It is a peculiar trait of American politics: long presidential speeches broadcast at prime time. Just as Bill Clinton did thirteen years ago, yesterday, for an hour, President Obama tried to convince the American people that they had more to gain from healthcare reform than they had to lose. After a summer in which the opponents of reform have dominated the debate and public support has waned, the president was under pressure to regain the upper hand.
There was no mistaking the careful craftsmanship of the speech, designed to distance healthcare reform from a big government takeover. “Choice” was mentioned frequently. The insurance exchange was deliberately recast as a “marketplace” and government became an enabler of the market. Strip away the rhetorical flourishes and heartfelt tribute to Senator Ted Kennedy and the speech had three basic aims: to reassure the majority of Americans that they have nothing to lose; to rebuild bi-partisan support for reform; and to dispel myths that have dominated the debate over the last few months.

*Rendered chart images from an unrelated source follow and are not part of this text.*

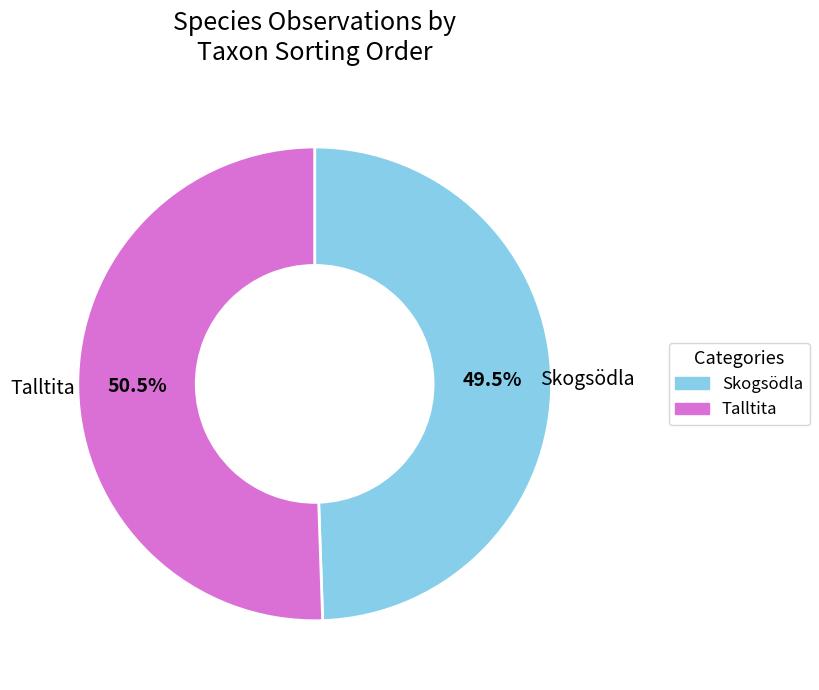

Rank the categories by value from highest to lowest.

Talltita, Skogsödla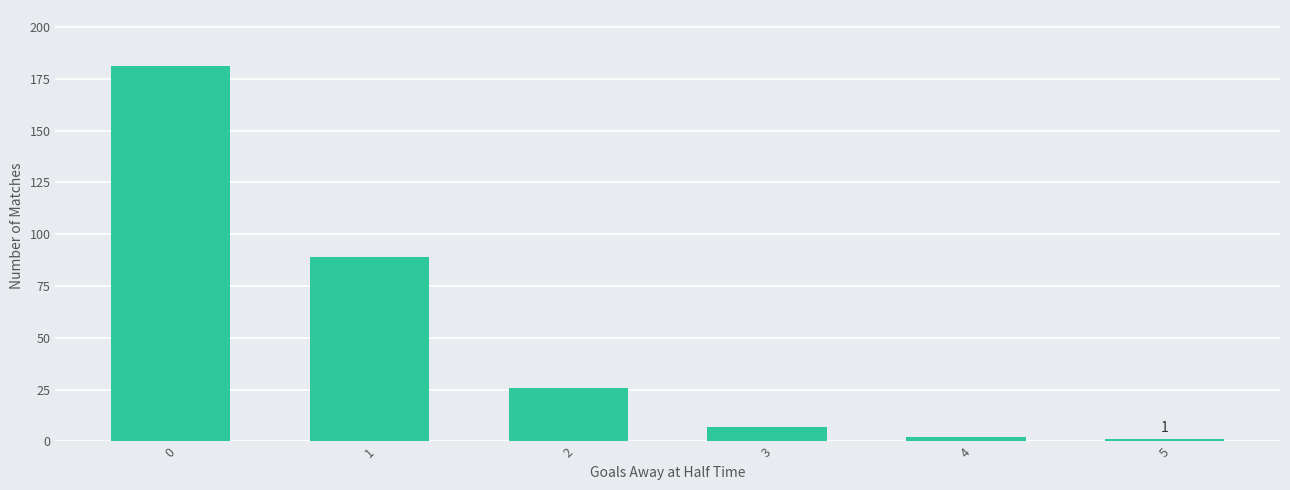

Does the chart contain stacked bars?

No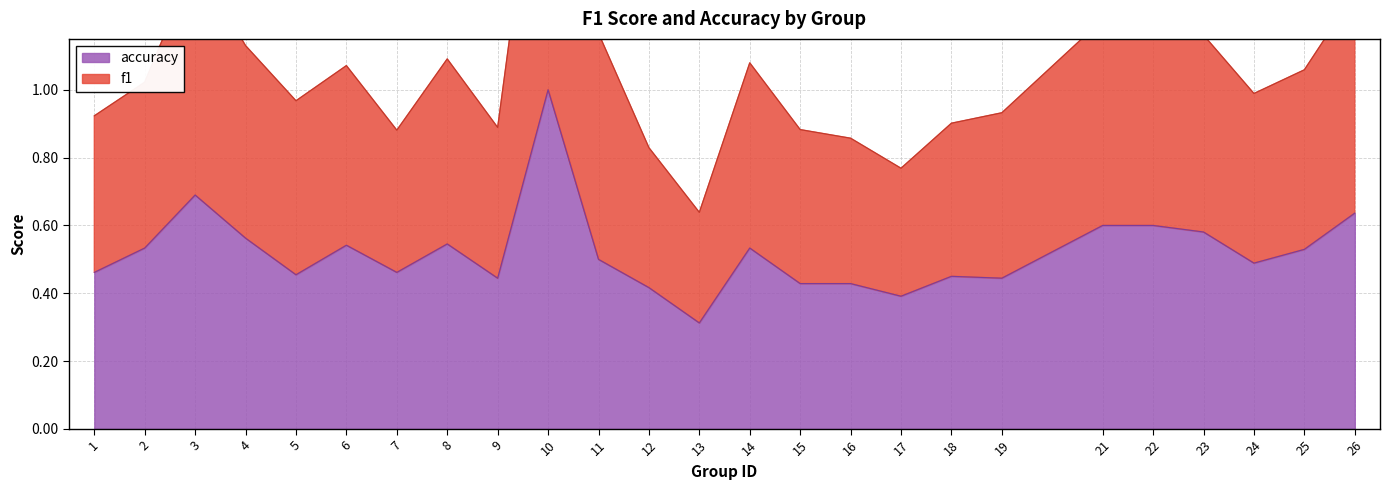

Which label corresponds to the smallest value in the chart?

13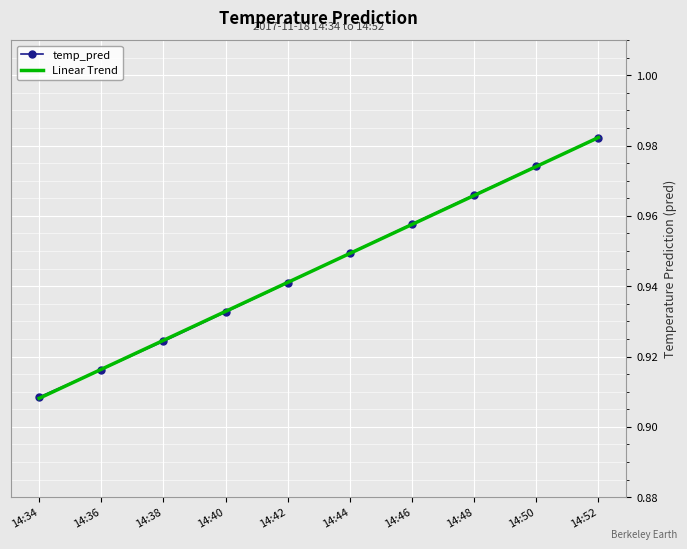

Is it true that Linear Trend equals 1.5 at 14:46?

False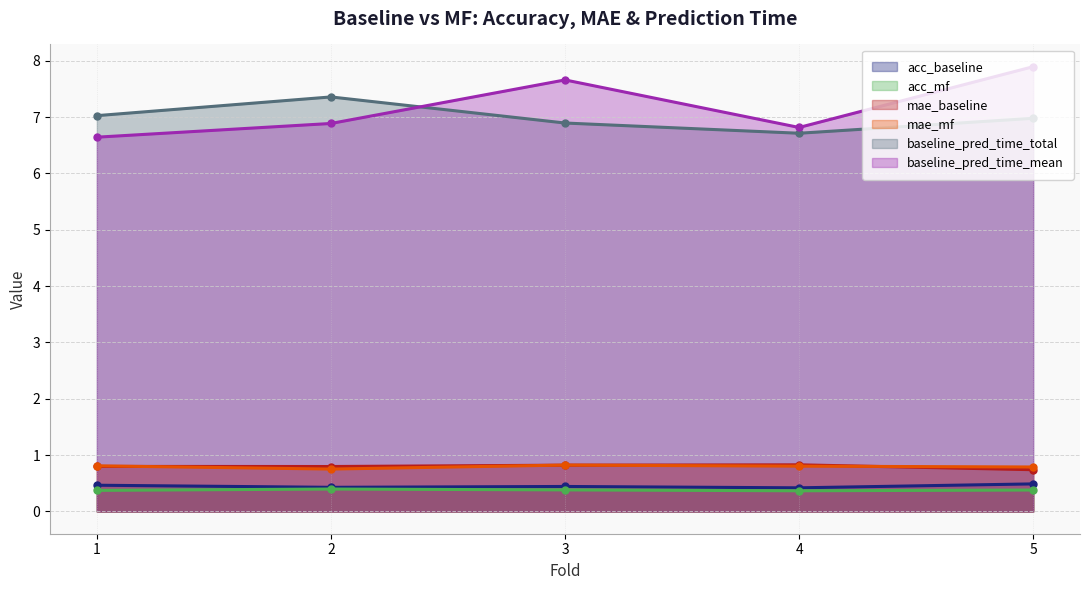

What is the lowest value of the baseline_pred_time_mean series?

6.6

Eighty four percent of Americans have healthcare and most of them are happy with what they have. As in the past, insured Americans have become a major barrier to reform, fearful that covering more people will inevitably mean that their coverage gets worse. The president addressed them first, offering reassurance that the only change for those with insurance would be greater consumer protections. Insurance companies would no longer be able to turn away people with pre-existing conditions or drop people from coverage when they became sick. He focused in particular on the over sixty fives who have become his harshest critics, reassuring them that he would protect the Medicare program and that they would lose nothing.
To stifle the intensely partisan tone that has infused the healthcare debate of late, the speech contained some very deliberate attempts to adopt ideas initially put forward by Republican members of Congress. Obama proposed providing young people with catastrophic coverage in case of a serious accident or illness, giving credit for the idea to John McCain’s election campaign. He saved his boldest bipartisan move for close to the end of his speech, committing to medical malpractice reforms initially proposed by the Bush Administration. The Republican side of the chamber obliged with a rare standing ovation.
Obama quickly dismissed the three most common myths about his reform proposals. Death panels were a lie, he said. Suggestions that his plan would cover illegal immigrants were false and there would be no federal funding for abortions. He dwelt longer on the subject of a public insurance option, the most politically controversial part of his proposal. He tried to take the heat out of the issue, arguing that it was not as important as either side contends. But that is wishful thinking. The left wing of the Democratic party, including the leader of the House Nancy Pelosi, has said that there will be no reform without a public option. Many on the right of the Democratic party face Congressional elections next year in traditionally Republican states. They will not risk their electoral future on a public plan many of their constituents are against. And the Republicans are universally opposed to a public plan.
Today, Bill Clinton’s healthcare speech is remembered only because his aides loaded the wrong speech onto the teleprompter and he was forced to ad lib for the first ten minutes. Obama’s speech will also not be decisive in the healthcare debate. But each time he stakes his presidency on passing healthcare reform by the end of 2009, as he did again last night, the political imperative to pass some something, however incomplete, grows. It is this political imperative, not the moral imperative that everyone should have healthcare in the richest country in the world, that could make Obama successful where Clinton failed.
Vidhya Alakeson is a former Harkness Fellow in Healthcare Policy based in Washington DC.